Every once and awhile a vision passes by me, on the computer or otherwise, that immediately starts my mind burbling. This is one, by drone photographer Gabriel Scanu, who is apparently all of 20 and blessed with an excellent eye.
This photo speaks to my wet-felting soul. I can see it evolving with tracings of silk for foam, with needle felted people and shadows after the base has dried. I love the contrast of the shadows on the sand and in the water, the view of a tiny kayak braving the waves. I know local artists who could paint this, beautifully.
There’s something about looking at the world from way way up that is consoling these days – being above the world on an impossibly sunny day, not even hearing the quibbles of the people below, the children whining for ice cream, the couples fighting… This photographer has given me a vision to think about, a respite from the worries around me.

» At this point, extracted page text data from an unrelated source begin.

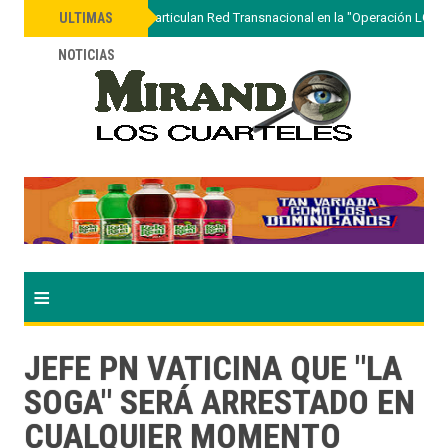
»
Autoridades desarticulan Red Transnacional en la "Operación LGTC
ULTIMAS
NOTICIAS
≡
JEFE PN VATICINA QUE "LA
SOGA" SERÁ ARRESTADO EN
CUALQUIER MOMENTO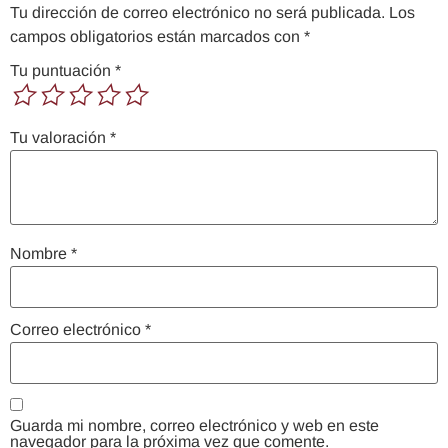
Tu dirección de correo electrónico no será publicada.
Los
campos obligatorios están marcados con
*
Tu puntuación
*
Tu valoración
*
Nombre
*
Correo electrónico
*
Guarda mi nombre, correo electrónico y web en este
navegador para la próxima vez que comente.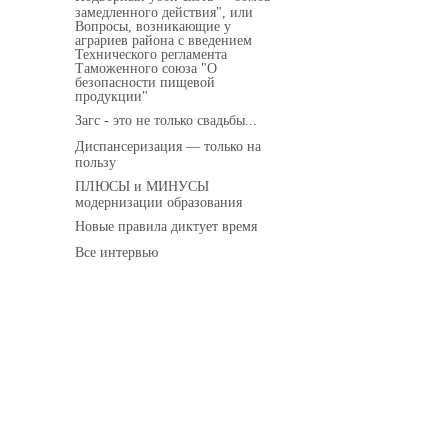
замедленного действия", или
Вопросы, возникающие у
аграриев района с введением
Технического регламента
Таможенного союза "О
безопасности пищевой
продукции"
Загс - это не только свадьбы...
Диспансеризация — только на
пользу
ПЛЮСЫ и МИНУСЫ
модернизации образования
Новые правила диктует время
Все интервью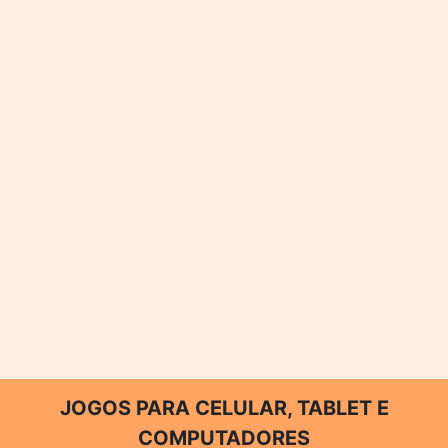
JOGOS PARA CELULAR, TABLET E
COMPUTADORES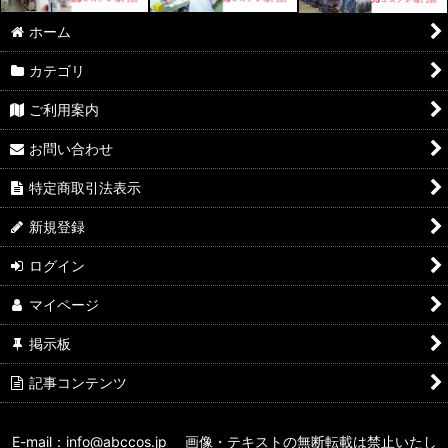
ホーム
カテゴリ
ご利用案内
お問い合わせ
特定商取引法表示
新規登録
ログイン
マイページ
掲示板
記事コンテンツ
E-mail：info@abccos.jp 画像・テキストの無断転載は禁止いたし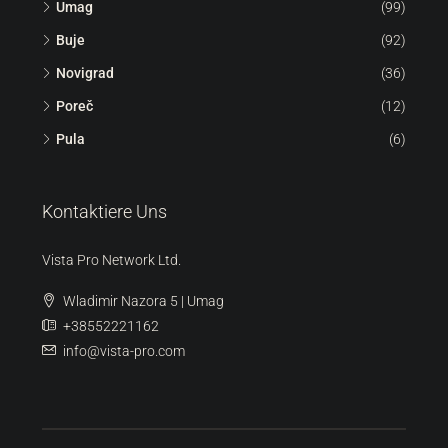
360° BESTELLEN | 3D-SCAN
Suche
Umag
(99)
Buje
(92)
Novigrad
(36)
Poreč
(12)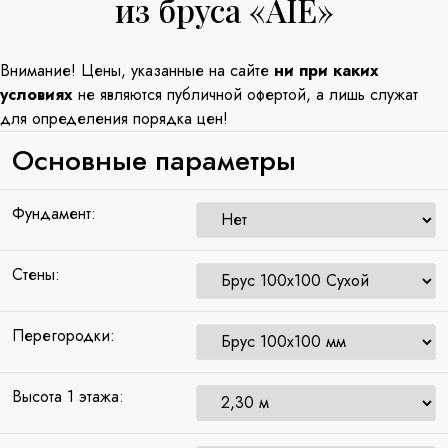
из бруса «AIE»
Внимание! Цены, указанные на сайте
ни при каких
условиях
не являются публичной офертой, а лишь служат
для определения порядка цен!
Основные параметры
Фундамент:
Стены:
Перегородки:
Высота 1 этажа: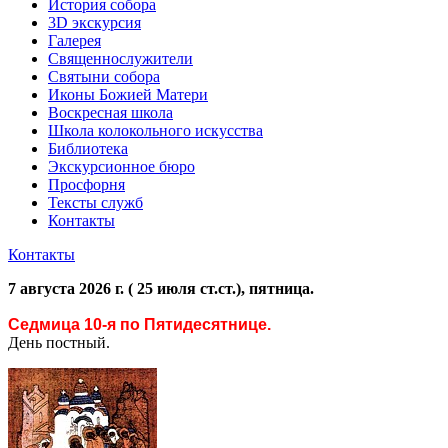
История собора
3D экскурсия
Галерея
Священнослужители
Святыни собора
Иконы Божией Матери
Воскресная школа
Школа колокольного искусства
Библиотека
Экскурсионное бюро
Просфорня
Тексты служб
Контакты
Контакты
7 августа 2026 г. ( 25 июля ст.ст.), пятница.
Седмица 10-я по Пятидесятнице.
День постный.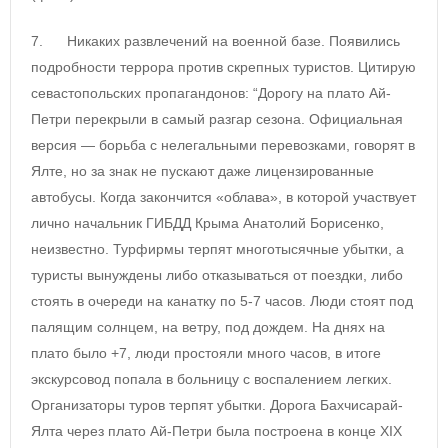
7. Никаких развлечений на военной базе. Появились
подробности террора против скрепных туристов. Цитирую
севастопольских пропагандонов: “Дорогу на плато Ай-
Петри перекрыли в самый разгар сезона. Официальная
версия — борьба с нелегальными перевозками, говорят в
Ялте, но за знак не пускают даже лицензированные
автобусы. Когда закончится «облава», в которой участвует
лично начальник ГИБДД Крыма Анатолий Борисенко,
неизвестно. Турфирмы терпят многотысячные убытки, а
туристы вынуждены либо отказываться от поездки, либо
стоять в очереди на канатку по 5-7 часов. Люди стоят под
палящим солнцем, на ветру, под дождем. На днях на
плато было +7, люди простояли много часов, в итоге
экскурсовод попала в больницу с воспалением легких.
Организаторы туров терпят убытки. Дорога Бахчисарай-
Ялта через плато Ай-Петри была построена в конце XIX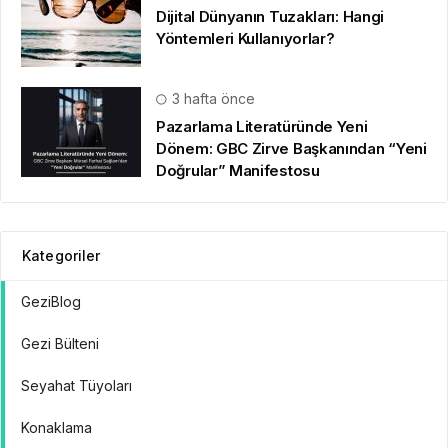
Dijital Dünyanın Tuzakları: Hangi
Yöntemleri Kullanıyorlar?
3 hafta önce
Pazarlama Literatüründe Yeni
Dönem: GBC Zirve Başkanından “Yeni
Doğrular” Manifestosu
Kategoriler
GeziBlog
Gezi Bülteni
Seyahat Tüyoları
Konaklama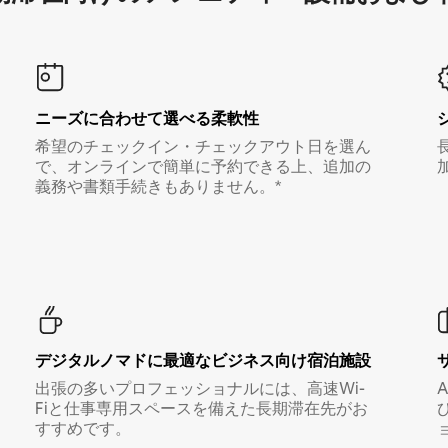
ニーズに合わせて選べる柔軟性
希望のチェックイン・チェックアウト日を選ん
で、オンラインで簡単に予約できる上、追加の
義務や書類手続きもありません。*
デジタルノマド⁠に最⁠適⁠なビ⁠ジ⁠ネ⁠ス⁠向⁠け宿⁠泊⁠施⁠設
出張の多いプロフェッショナルには、高速Wi-
Fiと仕事専用スペースを備えた長期滞在先がお
すすめです。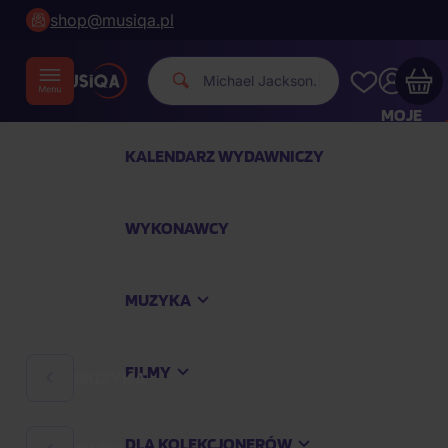
shop@musiqa.pl
Michael
|
MOJE
KONTO
KALENDARZ WYDAWNICZY
Twój koszyk zakupowy jest pusty
WYKONAWCY
SPRAWDŹ NAJPOPULARNIEJSZE PRODUKTY
MUZYKA
Kup jeszcze za
400,00 zł
a dostawę macie za
darmo
FILMY
MUZYKA
Kontynuuj zakupy
DLA KOLEKCJONERÓW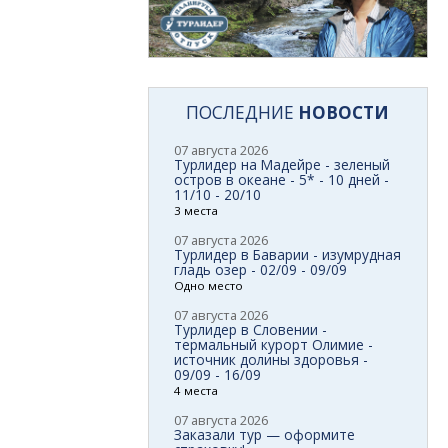
ПОСЛЕДНИЕ
НОВОСТИ
07 августа 2026
Турлидер на Мадейре - зеленый
остров в океане - 5* - 10 дней -
11/10 - 20/10
3 места
07 августа 2026
Турлидер в Баварии - изумрудная
гладь озер - 02/09 - 09/09
Одно место
07 августа 2026
Турлидер в Словении -
термальный курорт Олимие -
источник долины здоровья -
09/09 - 16/09
4 места
07 августа 2026
Заказали тур — оформите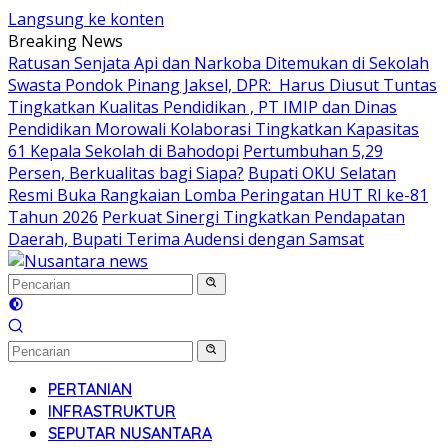
Langsung ke konten
Breaking News
Ratusan Senjata Api dan Narkoba Ditemukan di Sekolah
Swasta Pondok Pinang Jaksel, DPR: Harus Diusut Tuntas
Tingkatkan Kualitas Pendidikan , PT IMIP dan Dinas
Pendidikan Morowali Kolaborasi Tingkatkan Kapasitas
61 Kepala Sekolah di Bahodopi
Pertumbuhan 5,29
Persen, Berkualitas bagi Siapa?
Bupati OKU Selatan
Resmi Buka Rangkaian Lomba Peringatan HUT RI ke-81
Tahun 2026
Perkuat Sinergi Tingkatkan Pendapatan
Daerah, Bupati Terima Audensi dengan Samsat
PERTANIAN
INFRASTRUKTUR
SEPUTAR NUSANTARA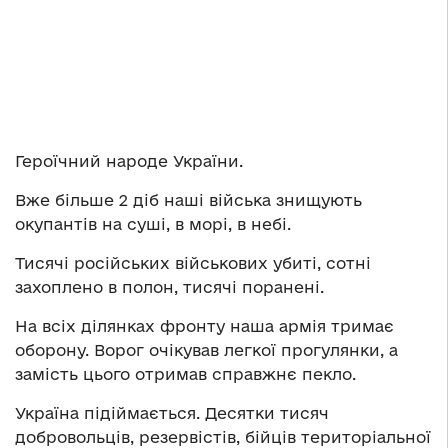
Героїчний народе України.
Вже більше 2 діб наші війська знищують
окупантів на суші, в морі, в небі.
Тисячі російських військових убиті, сотні
захоплено в полон, тисячі поранені.
На всіх ділянках фронту наша армія тримає
оборону. Ворог очікував легкої прогулянки, а
замість цього отримав справжнє пекло.
Україна підіймається. Десятки тисяч
добровольців, резервістів, бійців територіальної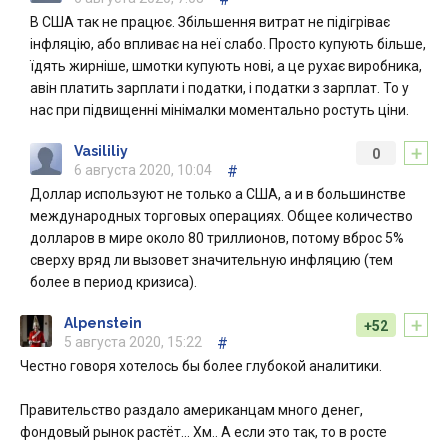
В США так не працює. Збільшення витрат не підігріває
інфляцію, або впливає на неї слабо. Просто купують більше,
їдять жирніше, шмотки купують нові, а це рухає виробника,
авін платить зарплати і податки, і податки з зарплат. То у
нас при підвищенні мінімалки моментально ростуть ціни.
+
Vasililiy
0
6 августа 2020, 10:04
#
Доллар используют не только а США, а и в большинстве
международных торговых операциях. Общее количество
долларов в мире около 80 триллионов, потому вброс 5%
сверху вряд ли вызовет значительную инфляцию (тем
более в период кризиса).
+
Alpenstein
+52
5 августа 2020, 15:22
#
Честно говоря хотелось бы более глубокой аналитики.
Правительство раздало американцам много денег,
фондовый рынок растёт... Хм.. А если это так, то в росте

It’s a pleasant thought to be above trouble and sorrow. It seems most everywhere I look in the past month, people are dealing with challenges, losses, changes that are unpleasant and require strength to manage.
I know artists and musicians who are dangling, unbought, while the world takes advantage of the Maude Lewis story and millions go into Hollywood coffers while the poor woman lived and died in pain and poverty. I was talking to a friend of mine who also finds this enraging. No one seems to feel the urge to donate to starving artists after the film, or to donate to the arthritis society, or to do anything other than buying reproduced Lewis art calendars (just the small ones, they aren’t too expensive), while our world, especially here in the Maritimes, is full of fresh new art, folk and other, that could use a loving touch, a new home.
I’ve been trying to buy a bit of art on my tight budget. I’ve been blessed with a few artist friends who started my collection, and I am meeting more all the time, thanks to the patient gallery owners that let me linger among the small pieces and put things on hold, or trade what I’ve made. I adore each and every one I’ve chosen, both for the beauty of the piece and for the fact that I know the artist.
Art brings visions to us, places and thoughts we have never seen, joy. I live in a smallish, somewhat dark apartment, but around every corner now I have a little spot of brightness, a view of an artist’s vision of life. They make me smile, every time I look at them.
I’d like to encourage everyone to spend a little on art, especially local art. It seems like an extravagance when bills speak loudly in the corner. But for a relatively small amount of money, you can bring beauty to the world, both your own space and in the artists’.
And couldn’t we all use a little bit of joy (and vision) these days?